Three of the photographs in the collection are by John K. Hillers. One of the photographs, titled “the Teapot,” is located at Green River, Ashley’s Creek, Utah and the other...
Three of the photographs in the collection are by John K. Hillers. One of the photographs, titled “the Teapot,” is located at Green River, Ashley’s Creek, Utah and the other two photos, “the Tower,” and “the Spire,” were both photographed at Vermillion Creek in Colorado. The other two images (“the Gates of Lodore” and “Reflected Cliff”) are by E.O. Beaman. Seen in the “Reflected Cliff' image (also sometimes titled as "The Heart of Lodore") is the explorer Frederick Dellenbaugh, just 17-year old when the picture was taken.
The J.W. Powell Surveys were government-funded geological surveys to define the landscape of the great American West led by Major John Wesley Powell. The resolution of Westward Expansion gave way to the era of exploration and on March 3rd, 1870, the United States Government formed the United States Geological Survey (USGS) to begin the daunting task of inspecting the newly acquired land for potential development. John Wesley Powell, a geologist and veteran, served as the second director of the United States Geological Survey from 1881 to 1894. Before his leadership, he was assigned an expedition in 1869 that took him through the Green River (Wyoming), the Colorado River, and the Grand Canyon. His group, consisting of 9 men, made the first government-organized excursion through the Grand Canyon. During this three month trip, the team christened Glen Canyon while viewing it from the Colorado River. In 1870, Powell was once again summoned to survey the area, now under the official establishment of the USGS, which established more detailed and precise maps and photographs (from photographers Elias Olcott Beaman, James Fennemore, and John K. Hillers). On this trip, his team of experts collected geological and botanical samples; and recorded barometric and thermal data to calculate cardinal directions.

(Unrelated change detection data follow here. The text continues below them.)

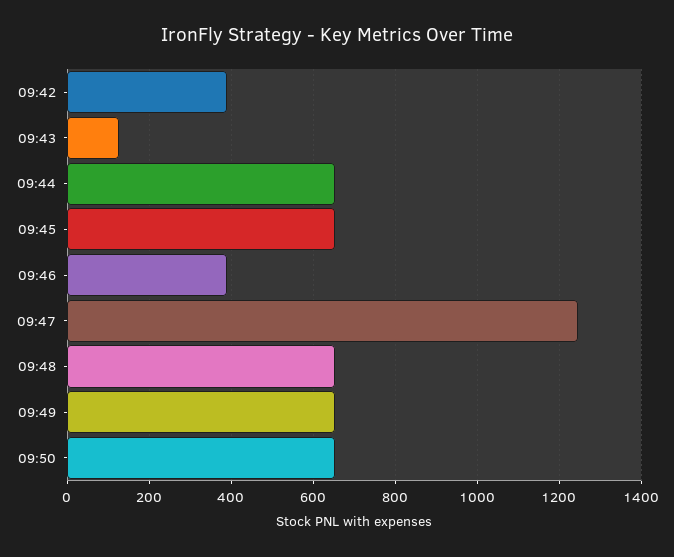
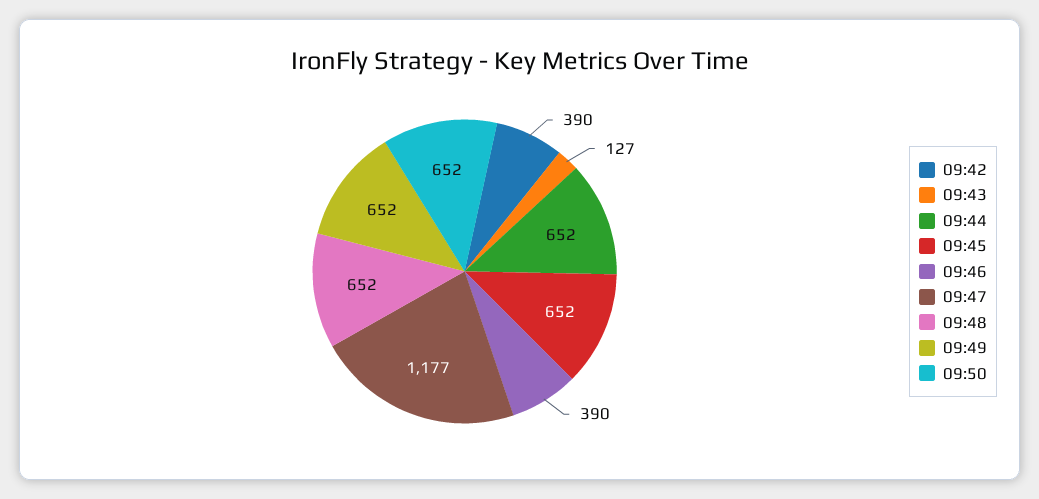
09:47: 1240 -> 1177

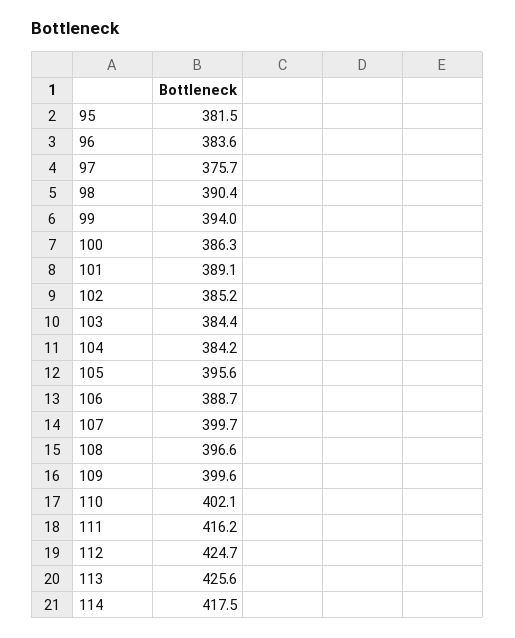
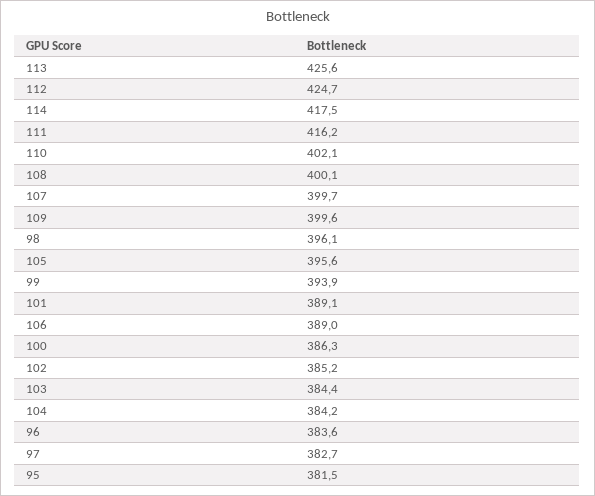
97: 375.7 -> 382.7
98: 390.4 -> 396.1
99: 394 -> 393.9
106: 388.7 -> 389
108: 396.6 -> 400.1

Born in Germany in 1843, John Karl Hillers immigrated to the United States in 1852. He worked various jobs and served in the Civil War until he was hired by John Wesley Powell as an oarsman, and later promoted in 1872 as chief photographer, on the various Powell Surveys of the Grand Canyon. In 1879, he continued working for the government and began photographing New Mexico and Arizona for a survey by the Bureau of American Ethnology. During this time, Hillers took on a more ethnographic focus, sympathetically capturing the lives of the Native Americans of the surveyed lands. On an expedition led by James Stevenson, Hillers photographed the Zuni Pueblo in New Mexico. Hillers was a prolific photographer, with over 20,000 negatives to his name and success in both the scientific and artistic genres of photography. A. H. Thompson, a fellow teammate on the Powell survey, named a summit in the Henry Mountain Range in honor of Hillers.
Elias Olcott Beaman Jr. was born on September 13, 1837 in Franklin County, New York. He briefly worked as a ship pilot on the Great Lakes before getting recognition for his landscape photography in Hudson and the Adirondack Mountains in New York and his commissioned work for the photography supplier, E. & H.T. Anthony. Beaman was hired by John Wesley Powell as the principal photographer for the second survey of the Colorado River in 1871 and they set off in May with over a ton of photographic equipment. Beamon produced 350 wet plate photographs along the journey, the first images ever taken of locations such as the Flaming Gorge Reservoir and various canyons, as well as the Native Americans of Arizona. Due to conflicts of personality, Beaman was removed from Powell’s survey in August of 1872 and replaced with Jeames Fennemore and later, John Hillers. The rift between Powell and Beaman grew when the rights of the images came into question. Beaman’s photographs and accounts from his experiences were published before Powell could conclude the survey and his career as an explorer took off. It is believed that many of the photographs credited to Hillers from the second Colorado expedition were actually taken by Beaman who prematurely died at only 39 years old from meningitis on October 15, 1876 in Camden, New Jersey. Before his death, Beaman had had a popular lecture in which he projected lantern slides of the photographs he took of Yellowstone National Park and had been invited to show at the Philadelphia Centennial Exhibition of 1876. His work is held today in the collections at Cambridge, Yale, Harvard, the Library of Congress, the George Eastman Museum, the Metropolitan Museum of Art.